Писатель грязно про себя выругался. Остановив свой ковер-самолет прямо у колен человека, джинн, оскалившись в улыбке сказал:

- Садись, дорогой, - и приглашающе махнул прозрачной рукой. Голованенко оглянулся в поисках поддержки, но кто еще, кроме удрученных жизнью писателей станет шляться ночью по улице. Поэтому ему, страшно боящемуся высоких скоростей и лихачества даже на обыкновенных машинах, пришлось взбираться на неустойчивый и шаткий ковер. Отказываться Петр Никодимович побоялся, кто их знает, этих джиннов. А вдруг нарушишь какое-нибудь джиннское представление о чести. Восток дело тонкое. Достанет автомат Калашникова и поминай как звали.

Такое уже случалось на дорогах. В общем, с трудом, но устроился на ковре Голованенко и, зажмурив глаза и крепко сжав зубы приготовился к путешествию.

- Э, дорогой, - писатель приоткрыл один глаз, джинн явно обращался к нему, - куда ехать-то?

- Тумь ваша, - дрожащими губами ответил он.

- Понятно, - протянул джинн слегка удивленно и, резко дернув ковер направил его на магистраль.

Дорогу творец миров запомнил плохо, только резкие повороты, на которых по всем физическим законам должен был вылетать с ковра как пуля. Однако джиннам всегда было наплевать на всякие там законы.

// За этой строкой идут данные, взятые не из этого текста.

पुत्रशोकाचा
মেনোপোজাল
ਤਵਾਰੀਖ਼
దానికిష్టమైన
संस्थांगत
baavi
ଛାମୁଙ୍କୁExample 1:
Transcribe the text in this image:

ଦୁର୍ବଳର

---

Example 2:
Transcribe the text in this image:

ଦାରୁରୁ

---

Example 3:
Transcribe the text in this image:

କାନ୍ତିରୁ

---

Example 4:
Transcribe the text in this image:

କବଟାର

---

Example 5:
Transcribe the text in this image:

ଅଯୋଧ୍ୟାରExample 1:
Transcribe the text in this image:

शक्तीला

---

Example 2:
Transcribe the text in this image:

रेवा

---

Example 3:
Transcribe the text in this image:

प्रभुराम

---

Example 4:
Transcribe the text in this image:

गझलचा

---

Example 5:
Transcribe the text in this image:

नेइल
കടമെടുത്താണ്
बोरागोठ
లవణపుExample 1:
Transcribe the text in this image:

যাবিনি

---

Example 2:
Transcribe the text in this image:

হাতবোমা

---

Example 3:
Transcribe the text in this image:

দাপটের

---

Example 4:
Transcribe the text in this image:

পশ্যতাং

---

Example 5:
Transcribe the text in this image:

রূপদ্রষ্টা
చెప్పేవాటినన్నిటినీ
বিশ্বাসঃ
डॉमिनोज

Дуракам закон не писан.

Наконец ковер остановился.

- Семь пятьдесят восемь, - сказал джинн. Взял протянутую Голованенко десятку и отправился восвояси, даже не вспомнив и слово такое - сдача. А может он и в самом деле его не знал. Пойди пойми этих джиннов.

Родные места умиротворяюще подействовали на взболтанную поездкой душу создателя романа "КГБ - 3". С речки Пряжки поднимался туман, так знакомо шелестели листья деревьев, а на крыльце до боли знакомого желтого дома стоял и жевал пирожок с капустой добрый доктор Селиванов. Он хорошо улыбнулся Голованенко откусил от пирожка и почесал шею, скрытую шикарнейшей бородой.

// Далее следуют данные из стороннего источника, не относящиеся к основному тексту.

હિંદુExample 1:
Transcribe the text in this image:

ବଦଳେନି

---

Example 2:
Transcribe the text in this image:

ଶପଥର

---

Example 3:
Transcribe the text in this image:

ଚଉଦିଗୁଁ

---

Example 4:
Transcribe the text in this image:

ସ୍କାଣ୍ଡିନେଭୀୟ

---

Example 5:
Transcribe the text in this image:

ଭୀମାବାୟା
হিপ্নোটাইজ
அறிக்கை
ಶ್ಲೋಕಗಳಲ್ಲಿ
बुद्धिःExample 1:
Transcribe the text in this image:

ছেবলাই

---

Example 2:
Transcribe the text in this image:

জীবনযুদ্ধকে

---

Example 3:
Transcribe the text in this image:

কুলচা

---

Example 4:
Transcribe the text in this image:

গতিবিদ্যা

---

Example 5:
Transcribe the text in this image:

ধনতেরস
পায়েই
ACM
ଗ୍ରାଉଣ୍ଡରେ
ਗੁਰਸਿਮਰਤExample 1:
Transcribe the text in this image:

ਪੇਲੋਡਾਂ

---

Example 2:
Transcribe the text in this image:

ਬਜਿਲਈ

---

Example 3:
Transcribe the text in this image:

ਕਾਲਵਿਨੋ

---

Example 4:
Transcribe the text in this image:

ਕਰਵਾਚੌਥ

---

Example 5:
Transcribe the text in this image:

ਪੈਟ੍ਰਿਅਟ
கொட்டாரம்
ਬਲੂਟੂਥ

Эта борода сразу вызвала у писателя кучу приятнейших воспоминаний. Она ведь служила не только украшением лица для Селиванова, еще по ней можно было определить, что кушал доктор сегодня, вчера, а если внимательно присмотреться, то и меню прошлой недели. Сегодня, например, на ужин, были не только пирожки с капустой, но еще и тефтели в белом соусе.

- Здравствуйте, здравствуйте, милейший Петр Никодимович, решили, значит, вернуться в родные пенаты.

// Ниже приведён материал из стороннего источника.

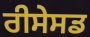
ਰੀਸੇਸਡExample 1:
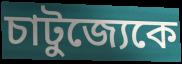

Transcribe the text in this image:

চাটুজ্যেকে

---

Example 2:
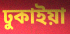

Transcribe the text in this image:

ঢুকাইয়া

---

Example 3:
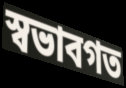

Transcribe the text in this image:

স্বভাবগত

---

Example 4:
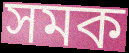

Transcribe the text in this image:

সমক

- Шава муть, - извиняющимся тоном пробормотал Голованенко.

- Да ничего, ничего, мы всегда вас ждем и знаем, что не забудете старых друзей. Да и бокс ваш личный всегда готов, никому его не отдаем, - добрый доктор улыбнулся, - проходите вовнутрь, Лидочка все сделает.

Поднявшись по выщербленным ступенькам, писатель распахнул дубовую дверь и шагнул в знакомую, наполненную медицинскими ароматами атмосферу больницы.

Медсестра ночной смены Лидочка, встала из-за стола и распахнула объятия своему старому знакомому.

- А я уж думала совсем не придете, бросили нас на произвол судьбы. Молилась сколько, думала, вот только вернется Петр Никодимович и все станет хорошо...

Она плакала ему в плечо, а Голованенко гладил ее пахнущие ромашковым шампунем волосы и тоже плакал от переполняющих душу чувств. Потом они рука об руку поднялись на второй этаж, где находился его личный бокс. Там Лидочка неторопливо, нежно, как она всегда это делала, раздела признанного гения отечественной фантастики и натянула ему через голову ночную смирительную рубашку, стянула сзади рукава, включила на столе свет и закрыла снаружи дверь на большой висячий замок.

Голованенко некоторое время походил по боксу с успокоенной, просветленной душой, вспоминал прошлое, всем телом, всей душой впитывал родные запахи, обитые войлоком стены, вид из зарешеченного окна. Потом уселся за стол, привычно ухватил зубами карандаш и начал новое свое произведение, такое же, а может, и более гениальное, чем все предыдущие.